Instructions for the task:
At the line with "IIS Meucci Massa [ 27/04/2021 – 27/05/2021 ]", start copying; carry on through the last line of the material below, exactly as written, and stop there.

Exercise material:
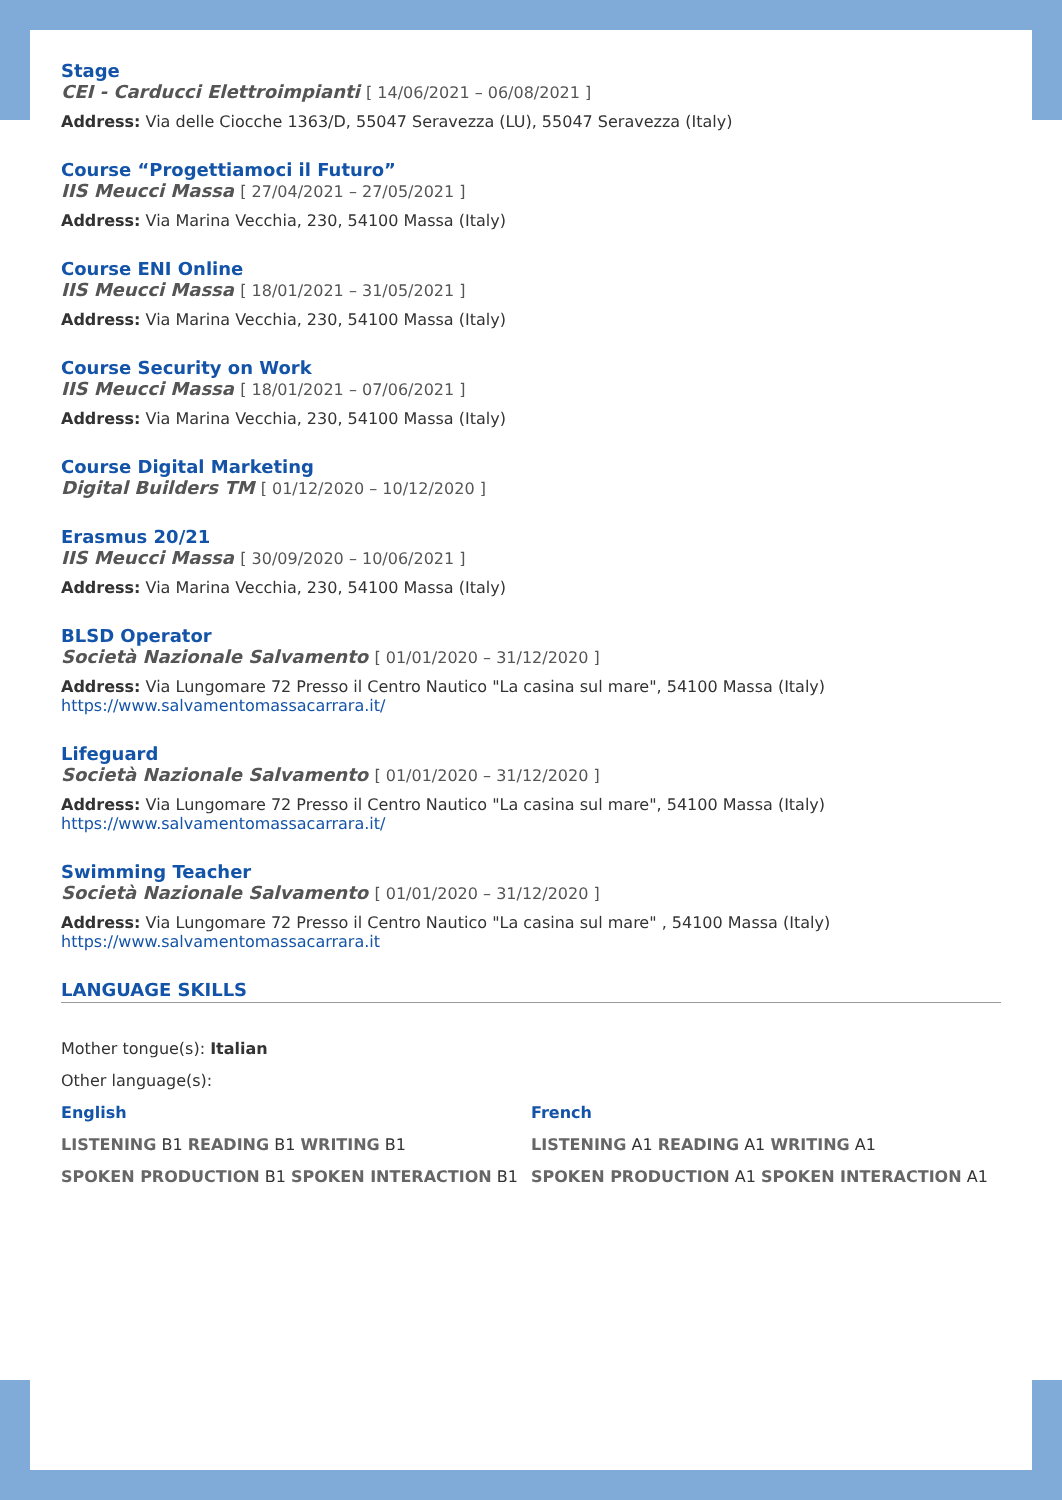Stage
CEI - Carducci Elettroimpianti [ 14/06/2021 – 06/08/2021 ]
Address: Via delle Ciocche 1363/D, 55047 Seravezza (LU), 55047 Seravezza (Italy)
Course “Progettiamoci il Futuro”
IIS Meucci Massa [ 27/04/2021 – 27/05/2021 ]
Address: Via Marina Vecchia, 230, 54100 Massa (Italy)
Course ENI Online
IIS Meucci Massa [ 18/01/2021 – 31/05/2021 ]
Address: Via Marina Vecchia, 230, 54100 Massa (Italy)
Course Security on Work
IIS Meucci Massa [ 18/01/2021 – 07/06/2021 ]
Address: Via Marina Vecchia, 230, 54100 Massa (Italy)
Course Digital Marketing
Digital Builders TM [ 01/12/2020 – 10/12/2020 ]
Erasmus 20/21
IIS Meucci Massa [ 30/09/2020 – 10/06/2021 ]
Address: Via Marina Vecchia, 230, 54100 Massa (Italy)
BLSD Operator
Società Nazionale Salvamento [ 01/01/2020 – 31/12/2020 ]
Address: Via Lungomare 72 Presso il Centro Nautico "La casina sul mare", 54100 Massa (Italy)
https://www.salvamentomassacarrara.it/
Lifeguard
Società Nazionale Salvamento [ 01/01/2020 – 31/12/2020 ]
Address: Via Lungomare 72 Presso il Centro Nautico "La casina sul mare", 54100 Massa (Italy)
https://www.salvamentomassacarrara.it/
Swimming Teacher
Società Nazionale Salvamento [ 01/01/2020 – 31/12/2020 ]
Address: Via Lungomare 72 Presso il Centro Nautico "La casina sul mare" , 54100 Massa (Italy)
https://www.salvamentomassacarrara.it
LANGUAGE SKILLS
Mother tongue(s): Italian
Other language(s):
English
LISTENING B1 READING B1 WRITING B1
SPOKEN PRODUCTION B1 SPOKEN INTERACTION B1
French
LISTENING A1 READING A1 WRITING A1
SPOKEN PRODUCTION A1 SPOKEN INTERACTION A1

Worked solution:
IIS Meucci Massa [ 27/04/2021 – 27/05/2021 ]
Address: Via Marina Vecchia, 230, 54100 Massa (Italy)
Course ENI Online
IIS Meucci Massa [ 18/01/2021 – 31/05/2021 ]
Address: Via Marina Vecchia, 230, 54100 Massa (Italy)
Course Security on Work
IIS Meucci Massa [ 18/01/2021 – 07/06/2021 ]
Address: Via Marina Vecchia, 230, 54100 Massa (Italy)
Course Digital Marketing
Digital Builders TM [ 01/12/2020 – 10/12/2020 ]
Erasmus 20/21
IIS Meucci Massa [ 30/09/2020 – 10/06/2021 ]
Address: Via Marina Vecchia, 230, 54100 Massa (Italy)
BLSD Operator
Società Nazionale Salvamento [ 01/01/2020 – 31/12/2020 ]
Address: Via Lungomare 72 Presso il Centro Nautico "La casina sul mare", 54100 Massa (Italy)
https://www.salvamentomassacarrara.it/
Lifeguard
Società Nazionale Salvamento [ 01/01/2020 – 31/12/2020 ]
Address: Via Lungomare 72 Presso il Centro Nautico "La casina sul mare", 54100 Massa (Italy)
https://www.salvamentomassacarrara.it/
Swimming Teacher
Società Nazionale Salvamento [ 01/01/2020 – 31/12/2020 ]
Address: Via Lungomare 72 Presso il Centro Nautico "La casina sul mare" , 54100 Massa (Italy)
https://www.salvamentomassacarrara.it
LANGUAGE SKILLS
Mother tongue(s): Italian
Other language(s):
English
LISTENING B1 READING B1 WRITING B1
SPOKEN PRODUCTION B1 SPOKEN INTERACTION B1
French
LISTENING A1 READING A1 WRITING A1
SPOKEN PRODUCTION A1 SPOKEN INTERACTION A1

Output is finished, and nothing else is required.